A child of ten years was dancing to the music of a Chopin waltz played with most generous concessions to the different colorations indicated in the text. She put into her movements a certain fullness of swing, to bring out the effect which a marked rallentando gives the notes. Of course this method of dancing demands on the part of the children a perfect and intimate identification of spirit with the music; but this is something which children, even when they are small, possess in a very special way, and which they develop in their long and uninterrupted walks on the line to the sounds of a tune often repeated. It is curious to see them assume a demeanor entirely in harmony with the expression of the music they are following. A little boy of three, during the playing of our first melody, held the palms of his hands turned parallel with the floor and as he walked he bent his knees slightly with each step. On passing from our first to our second tunes, he changed not only the rapidity of his footsteps, but the attitude of his whole body. Considered as something external this may be of slight importance, but considered as evidence of a mental state, the change in demeanor bears witness to a distinct artistic experience. The composer of the tune could well be proud of such a sincere response to his work, if the test of musical beauty be regarded as successful communication of feeling.
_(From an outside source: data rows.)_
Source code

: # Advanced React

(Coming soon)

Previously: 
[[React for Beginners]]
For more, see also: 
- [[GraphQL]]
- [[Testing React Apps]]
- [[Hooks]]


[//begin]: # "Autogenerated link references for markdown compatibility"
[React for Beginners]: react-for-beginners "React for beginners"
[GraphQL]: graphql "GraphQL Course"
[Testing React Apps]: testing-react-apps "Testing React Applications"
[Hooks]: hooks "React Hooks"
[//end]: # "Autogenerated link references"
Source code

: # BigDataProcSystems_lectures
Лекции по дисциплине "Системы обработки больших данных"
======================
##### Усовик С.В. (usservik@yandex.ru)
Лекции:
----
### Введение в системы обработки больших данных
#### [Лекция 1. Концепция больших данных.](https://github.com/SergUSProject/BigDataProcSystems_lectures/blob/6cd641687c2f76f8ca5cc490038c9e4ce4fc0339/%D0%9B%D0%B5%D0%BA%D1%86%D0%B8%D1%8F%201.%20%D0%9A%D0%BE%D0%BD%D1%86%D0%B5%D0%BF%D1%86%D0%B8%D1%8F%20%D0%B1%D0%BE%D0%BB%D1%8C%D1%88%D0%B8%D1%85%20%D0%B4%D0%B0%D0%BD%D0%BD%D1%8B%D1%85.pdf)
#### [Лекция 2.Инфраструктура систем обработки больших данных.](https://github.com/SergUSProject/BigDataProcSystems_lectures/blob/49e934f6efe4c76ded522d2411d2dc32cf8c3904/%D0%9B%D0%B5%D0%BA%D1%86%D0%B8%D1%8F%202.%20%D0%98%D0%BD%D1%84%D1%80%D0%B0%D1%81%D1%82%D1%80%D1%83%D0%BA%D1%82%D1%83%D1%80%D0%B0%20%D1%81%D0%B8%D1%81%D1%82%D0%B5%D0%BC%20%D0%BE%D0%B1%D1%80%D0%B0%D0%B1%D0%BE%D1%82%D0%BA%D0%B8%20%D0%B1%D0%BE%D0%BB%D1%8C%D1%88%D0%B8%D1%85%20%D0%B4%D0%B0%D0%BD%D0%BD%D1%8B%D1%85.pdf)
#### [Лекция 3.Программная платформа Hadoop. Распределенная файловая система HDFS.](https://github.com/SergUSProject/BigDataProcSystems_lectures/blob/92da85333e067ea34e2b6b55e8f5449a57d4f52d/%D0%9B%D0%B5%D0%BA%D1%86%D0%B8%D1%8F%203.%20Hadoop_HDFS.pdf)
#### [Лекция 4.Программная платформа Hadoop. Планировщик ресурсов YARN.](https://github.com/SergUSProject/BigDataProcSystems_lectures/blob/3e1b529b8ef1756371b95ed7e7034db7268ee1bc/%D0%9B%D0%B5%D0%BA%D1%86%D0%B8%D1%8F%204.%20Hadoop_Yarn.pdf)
Our second tune is a rapid andante somewhat staccato. The first was slow and blending (legato). The children feel the legato, answering it with very reserved movements. The staccato lifts them from the floor. The crescendo makes them hurry and stamp their feet. The forte sometimes brings them to clap their hands, while calando restores them to the silent march, which turns, during the piano, to perfect silence. The completion of the musical period brings them to a halt and they stand there expectant until it is taken up again; or if it be the end of the whole tune, they suddenly stop.
Beppino, a little boy of three, used to keep time with the extended forefinger of his right hand. The music was a song in two parts repeated alternately, the one in legato and the other in staccato; with the legato he used a uniform regular movement; he followed the staccato with sudden spasmodic beats.
To-day forty children may be seen walking as softly as possible during a tune played pianissimo. These same children on the day when they first heard the piano kept calling to the teacher "play louder; we can't hear" and yet at that time the teacher was playing not pianissimo, but mezzo forte!
At first the children interested in the first tune are deaf to any other. The children in the St. Barnaba School in Milan got in step with the first tune. They did not notice that the teacher had changed to the second and kept their step so well that when the first tune was resumed, the teacher found them in perfect time, while on the faces of the children appeared a smile of recognition, as it were, of an old friend.